Because of your own personal unworthiness as a sinner, your works are unworthy. Because you are contaminated by sin in your nature, even the “good” works that come from this nature are likewise contaminated.

By nature and by action, you cannot be made worthy before God.


Works do not make the person worthy. It’s actually the other way around. The “Person” makes the works worthy. If someone is righteous, pure, just, spiritually clean, wholesome, and good, that Person’s works will be the same.

That Person’s worthiness makes his works worthy, even if it’s something simple and mundane, like swatting a fly or buying groceries. For these works flow out from a pure source, just like pure spring water comes from a pure source in the mountains. So you see that where the Person is good and pure, there his works are too.

Who is that Person? Jesus.

Jesus alone is worthy. As true God and true man, Jesus is clean, good, and pure by nature. From birth, Jesus alone is innocent and clean.

Likewise, Jesus alone lived a life worthy of God under the Ten Commandments. He alone is righteous.

Therefore, because Jesus alone is worthy, he alone is the perfect sacrifice for sinners. He is the Lamb who was slain on the cross to save sinners.

Laying down his perfect life, Jesus can pay the price for all sins and all sinners.

Yet just as the Lamb in our text is living, so is Jesus. Just as the Lamb who was slain now comes back and lives, so Jesus has risen from the dead. He is the living Lamb who once was slain.

Because Jesus himself is worthy, so his works also are worthy. His death therefore is worthy—worthy to reverse the curse and to purify those contaminated by sin. His death is worthy to pay the price of the sins of the world.

And his resurrection is worthy to end death forever. Since Jesus is the righteous Son of God made man, all of his works are worthy. All of his words are worthy. Even the ones that may not seem that important or interesting. And the same thing spills out and applies to us too. That’s because

Works Do Not Make the Person Worthy, but the Person(Jesus) Makes the Works Worthy.


The good thing about Jesus is that this is all for you. This is all one big worthy gift, for the sinful unworthy.

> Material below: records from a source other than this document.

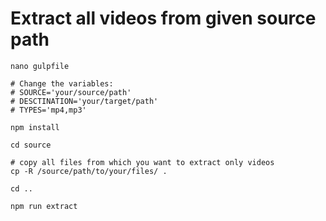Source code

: # Extract all videos from given source path

    nano gulpfile

    # Change the variables: 
    # SOURCE='your/source/path'
    # DESCTINATION='your/target/path' 
    # TYPES='mp4,mp3'

    npm install

    cd source
    
    # copy all files from which you want to extract only videos
    cp -R /source/path/to/your/files/ . 
    
    cd ..
    
    npm run extract
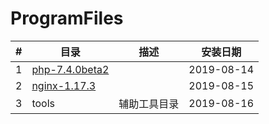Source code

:# ProgramFiles



| #    | 目录                                                         | 描述         | 安装日期   |
| ---- | ------------------------------------------------------------ | ------------ | ---------- |
| 1    | [php-7.4.0beta2](https://windows.php.net/downloads/qa/php-7.4.0beta2-Win32-vs16-x64.zip) |              | 2019-08-14 |
| 2    | [nginx-1.17.3](http://nginx.org/download/nginx-1.17.3.zip)   |              | 2019-08-15 |
| 3    | tools                                                        | 辅助工具目录 | 2019-08-16 |

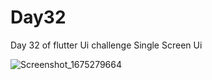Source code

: # Day32

Day 32 of flutter Ui challenge
Single Screen Ui

![Screenshot_1675279664](https://user-images.githubusercontent.com/66890167/216143438-7efa6cd4-6b06-4312-8c1f-25dda391efa9.png)
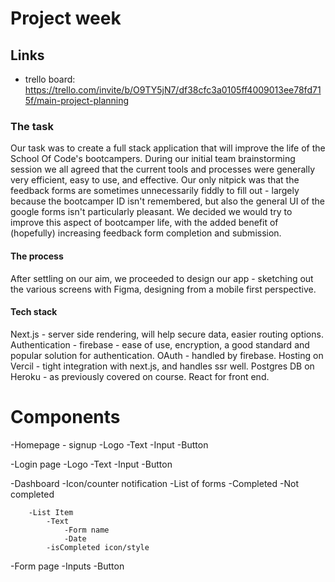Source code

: 

# Project week

## Links

- trello board: https://trello.com/invite/b/O9TY5jN7/df38cfc3a0105ff4009013ee78fd715f/main-project-planning

### The task

Our task was to create a full stack application that will improve the life of the School Of Code's bootcampers. During our initial team brainstorming session we all agreed that the current tools and processes were generally very efficient, easy to use, and effective. Our only nitpick was that the feedback forms are sometimes unnecessarily fiddly to fill out - largely because the bootcamper ID isn't remembered, but also the general UI of the google forms isn't particularly pleasant. We decided we would try to improve this aspect of bootcamper life, with the added benefit of (hopefully) increasing feedback form completion and submission.

#### The process

After settling on our aim, we proceeded to design our app - sketching out the various screens with Figma, designing from a mobile first perspective.


#### Tech stack
Next.js - server side rendering, will help secure data, easier routing options.
Authentication - firebase - ease of use, encryption, a good standard and popular solution for authentication.
OAuth - handled by firebase.
Hosting on Vercil - tight integration with next.js, and handles ssr well.
Postgres DB on Heroku - as previously covered on course.
React for front end.

# Components

-Homepage - signup
    -Logo
    -Text
    -Input
    -Button

-Login page
    -Logo
    -Text
    -Input
    -Button

-Dashboard
    -Icon/counter notification
    -List of forms
        -Completed
        -Not completed
        
        -List Item
            -Text 
                -Form name
                -Date
            -isCompleted icon/style

-Form page
    -Inputs
    -Button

You who were not worthy in yourself are now declared worthy by the Lamb’s Word.

That official Word proclaims you righteous, that your sins, which are so inherent in you, are not charged against you. The Lamb’s Word declares that his blood is on your head, that this blood might cleanse and restore you, making you worthy only because of Jesus and his merits.

You are worthy where you trust in Jesus, because his worthiness is transferred to you.

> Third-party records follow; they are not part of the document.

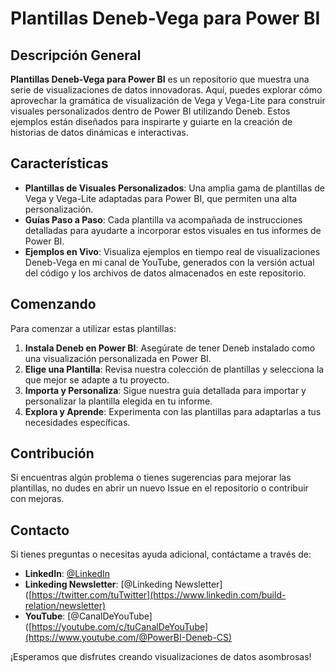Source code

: # Plantillas Deneb-Vega para Power BI

## Descripción General

**Plantillas Deneb-Vega para Power BI** es un repositorio que muestra una serie de visualizaciones de datos innovadoras. Aquí, puedes explorar cómo aprovechar la gramática de visualización de Vega y Vega-Lite para construir visuales personalizados dentro de Power BI utilizando Deneb. Estos ejemplos están diseñados para inspirarte y guiarte en la creación de historias de datos dinámicas e interactivas.

## Características

- **Plantillas de Visuales Personalizados**: Una amplia gama de plantillas de Vega y Vega-Lite adaptadas para Power BI, que permiten una alta personalización.
- **Guías Paso a Paso**: Cada plantilla va acompañada de instrucciones detalladas para ayudarte a incorporar estos visuales en tus informes de Power BI.
- **Ejemplos en Vivo**: Visualiza ejemplos en tiempo real de visualizaciones Deneb-Vega en mi canal de YouTube, generados con la versión actual del código y los archivos de datos almacenados en este repositorio.

## Comenzando

Para comenzar a utilizar estas plantillas:

1. **Instala Deneb en Power BI**: Asegúrate de tener Deneb instalado como una visualización personalizada en Power BI.
2. **Elige una Plantilla**: Revisa nuestra colección de plantillas y selecciona la que mejor se adapte a tu proyecto.
3. **Importa y Personaliza**: Sigue nuestra guía detallada para importar y personalizar la plantilla elegida en tu informe.
4. **Explora y Aprende**: Experimenta con las plantillas para adaptarlas a tus necesidades específicas.

## Contribución

Si encuentras algún problema o tienes sugerencias para mejorar las plantillas, no dudes en abrir un nuevo Issue en el repositorio o contribuir con mejoras.

## Contacto

Si tienes preguntas o necesitas ayuda adicional, contáctame a través de:

- **LinkedIn**: [@LinkedIn](www.linkedin.com/in/cristobal-salcedo)
- **Linkeding Newsletter**: [@Linkeding Newsletter]([https://twitter.com/tuTwitter](https://www.linkedin.com/build-relation/newsletter)
- **YouTube**: [@CanalDeYouTube]([https://youtube.com/c/tuCanalDeYouTube](https://www.youtube.com/@PowerBI-Deneb-CS)

¡Esperamos que disfrutes creando visualizaciones de datos asombrosas!

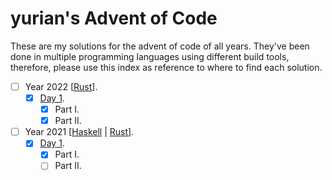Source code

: # yurian's Advent of Code 

These are my solutions for the advent of code of all years. They've been done in multiple programming languages using different build tools, therefore, please use this index as reference to where to find each solution.

- [ ] Year 2022 [[Rust](rust/year22/)].
  - [x] [Day 1](rust/year22/day01/).
    - [x] Part I.
    - [x] Part II.
- [ ] Year 2021 [[Haskell](haskell/src/Year2021/) | [Rust](rust/year21/)].
  - [x] [Day 1](haskell/).
    - [x] Part I.
    - [ ] Part II.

Therefore, through faith in Jesus, your works are made worthy as well. Your nature is transcended. Now you live, move, and have your being grounded in the forgiveness of sins and the blood of Jesus.

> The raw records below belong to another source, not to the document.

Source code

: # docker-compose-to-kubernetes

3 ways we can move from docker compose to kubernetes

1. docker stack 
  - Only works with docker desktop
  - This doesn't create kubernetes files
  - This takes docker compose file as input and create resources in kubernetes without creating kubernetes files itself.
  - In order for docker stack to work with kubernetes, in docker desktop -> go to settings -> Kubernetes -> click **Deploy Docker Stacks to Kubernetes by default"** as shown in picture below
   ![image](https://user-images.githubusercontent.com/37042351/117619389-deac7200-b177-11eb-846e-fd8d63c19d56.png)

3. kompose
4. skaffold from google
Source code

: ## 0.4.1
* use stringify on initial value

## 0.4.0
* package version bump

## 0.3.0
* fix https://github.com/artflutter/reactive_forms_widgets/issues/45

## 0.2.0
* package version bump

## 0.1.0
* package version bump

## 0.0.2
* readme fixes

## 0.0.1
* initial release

So your parenting is made worthy, even when there are bumps along the way. Your job is made worthy, spiritual, even, regardless of whether it seems as if you’re doing anything remotely worthy or spiritual.

Your activities and roles as a son, daughter, student, teammate etc, are made worthy.

Because the believer himself is sanctified, then farming, nursing, teaching, banking, janitoring, trash compacting, changing messy diapers, or being the fry guy at the local fast-food restaurant is made worthy.

And these acts are made into a high, holy spiritual sacrifice by a kingdom of priests(each of you), because of the faithfulness of the people doing it. By the forgiveness of sins and the new life of faith, you are declared worthy, and so your works are as well.


Because of this, dear friends, let us rejoice in the worthiness of the Lamb. Let us join the countless numbers who sing the new song of salvation.

Let us join our voices to theirs—who join us likewise in singing the Lamb’s praises here as we gather at church. We may not hear them.

We may not see them. But the Church Triumphant, all who died in saving faith, all angels and archangels, join us in our church service.

They join their unheard voices to ours in praise of the Lamb, who is worthy. And one day, we will join them, crying out with them the same song they cried out with us: “To him . . . be blessing and honor and glory and might forever and ever” (v 13). Amen.

The peace of God, which passes all understanding, keep your hearts and minds in the true faith in Christ until life everlasting. Amen.